Your tasks:
1. Reproduce the part of the load testing footguns page that opens with the words containing "You see a big" and closes with "first N minutes.".
2. In the load testing footguns page, the second mistake describes a big latency spike in the first 2 minutes of a test. List every cause the page names for that spike.
3. Continue the load testing footguns page from the point where it stops.

Document passage:

Content starts

Skip to content

Load Testing Footguns

Common mistakes that produce misleading results, skip real problems, or accidentally harm production.


1. Using VU-based load tests to model open arrival systems

You have 100 VUs with sleep(1). Each VU does one request per second — but only if the server responds in < 1 second. When the server slows down to 3 seconds per response, your "100 RPS" test is actually sending ~25 RPS. The test automatically backs off. You think your server handles 100 RPS fine. It doesn't.

Fix: Use constant-arrival-rate or ramping-arrival-rate executors in k6 for any test modeling real user traffic. Reserve VU-based tests for "N concurrent session" modeling where each session has a defined flow.


2. Not throwing away warm-up data

You see a big latency spike in the first 2 minutes of your test and include it in p95/p99 calculations. Your report says p99 is 2 seconds. Actually it's 400ms — the spike was JVM JIT compilation, DNS cache priming, connection pool establishment, and CDN warming.

Fix: Always structure tests with a warm-up stage (ramp-up period) and exclude it from SLO measurement. In k6 Cloud, tag stages. In self-hosted, check the timestamps on your results and filter out the first N minutes.

export const options = {
  stages: [
    { duration: '3m', target: 100 },  // warm-up: exclude from reporting
    { duration: '10m', target: 100 }, // test window: this is your data
    { duration: '2m', target: 0 },    // cool-down
  ],
};

3. Treating checks as test assertions

You write checks for every response and assume a passing test means checks passed. But checks only affect the checks counter metric — they don't fail the test. You can have 100% of checks failing and k6 exits 0.

Fix: Always add thresholds for your checks. If checks are important, make them thresholds.

export const options = {
  thresholds: {
    checks: ['rate>0.99'],                    // 99%+ of checks must pass
    'checks{name:payment created}': ['rate>0.999'],  // payment specifically: 99.9%
  },
};

4. Testing a single endpoint in isolation

Your API gateway passes. But in production, a single user flow hits 8 endpoints in sequence. You never tested the interaction: the /cart endpoint hammers Redis, the /checkout endpoint calls 3 microservices in parallel, and the /inventory check does a full table scan under load.

Fix: Write realistic user journey scenarios. Use group() to organize them.

Content ends

Dataset section:
Content starts

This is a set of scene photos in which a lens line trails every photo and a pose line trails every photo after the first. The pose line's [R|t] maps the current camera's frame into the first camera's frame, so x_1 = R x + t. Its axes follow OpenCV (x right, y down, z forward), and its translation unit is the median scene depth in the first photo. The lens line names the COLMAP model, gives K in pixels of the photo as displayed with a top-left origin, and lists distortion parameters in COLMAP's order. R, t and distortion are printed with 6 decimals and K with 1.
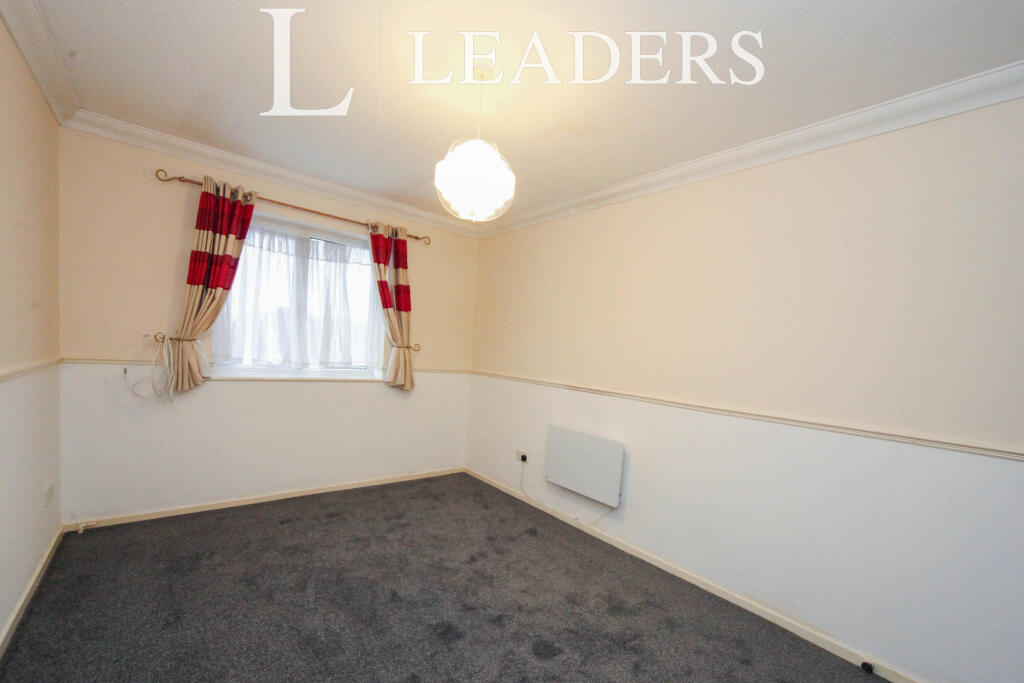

Content ends

Activity answers:
1.
You see a big latency spike in the first 2 minutes of your test and include it in p95/p99 calculations. Your report says p99 is 2 seconds. Actually it's 400ms — the spike was JVM JIT compilation, DNS cache priming, connection pool establishment, and CDN warming.

Fix: Always structure tests with a warm-up stage (ramp-up period) and exclude it from SLO measurement. In k6 Cloud, tag stages. In self-hosted, check the timestamps on your results and filter out the first N minutes.

2.
- JVM JIT compilation
- DNS cache priming
- connection pool establishment
- CDN warming

3.
import { group } from 'k6';

export default function () {
  group('browse', () => {
    http.get('/products');
    http.get('/products/123');
  });
  group('add to cart', () => {
    http.post('/cart', JSON.stringify({ product_id: '123' }));
  });
  group('checkout', () => {
    http.post('/checkout');
  });
}

5. Not setting timeouts

Your test runs with no HTTP timeout. The server starts queuing under load. Requests pile up. k6 VUs sit waiting for responses that take 60 seconds each. Your throughput crashes to zero. You think "the server failed" but actually the test itself degraded — VUs are stuck waiting instead of sending new requests.

Fix: Set explicit timeouts that reflect your SLO, not whatever the server happens to do.

const params = {
  timeout: '10s',  // fail the request if no response in 10 seconds
  headers: { 'Content-Type': 'application/json' },
};

const res = http.get(url, params);

6. Ignoring the coordinated omission problem

You run a VU-based test at 100 RPS (nominally). At 80% of your breaking point, the server starts getting slow. Your VUs back off (they're waiting for responses). You never actually reach 100 RPS. Your test reports great p99 because the slow requests caused other VUs to slow down too, so there are fewer requests in flight at any time. This makes the system look healthier than it is.

Fix: Use arrival-rate executors. They maintain the request rate regardless of server speed. When the server slows, requests queue. k6 reports dropped iterations — which is what would actually happen to real users.


7. Running load tests in the same region as the server

You run k6 on the same machine as your server (localhost), or in the same AWS AZ. Network latency is < 1ms. Your application looks fast. In production, users are in different regions with 50–200ms base latency. Your CDN or load balancer adds more. Your p99 latency result of "20ms" is meaningless.

Fix: Run load tests from the region where your users are. Use k6 Cloud, distributed Locust workers, or EC2 instances in the appropriate regions. Always specify the regions in your test report.


8. Not correlating load test results with server metrics

You see p95 latency of 800ms and error rate of 2%. But why? Is it CPU saturation? Database connection pool exhausted? Downstream service timing out? GC pauses? Without correlating the load test timeline with server-side metrics, you don't know what to fix.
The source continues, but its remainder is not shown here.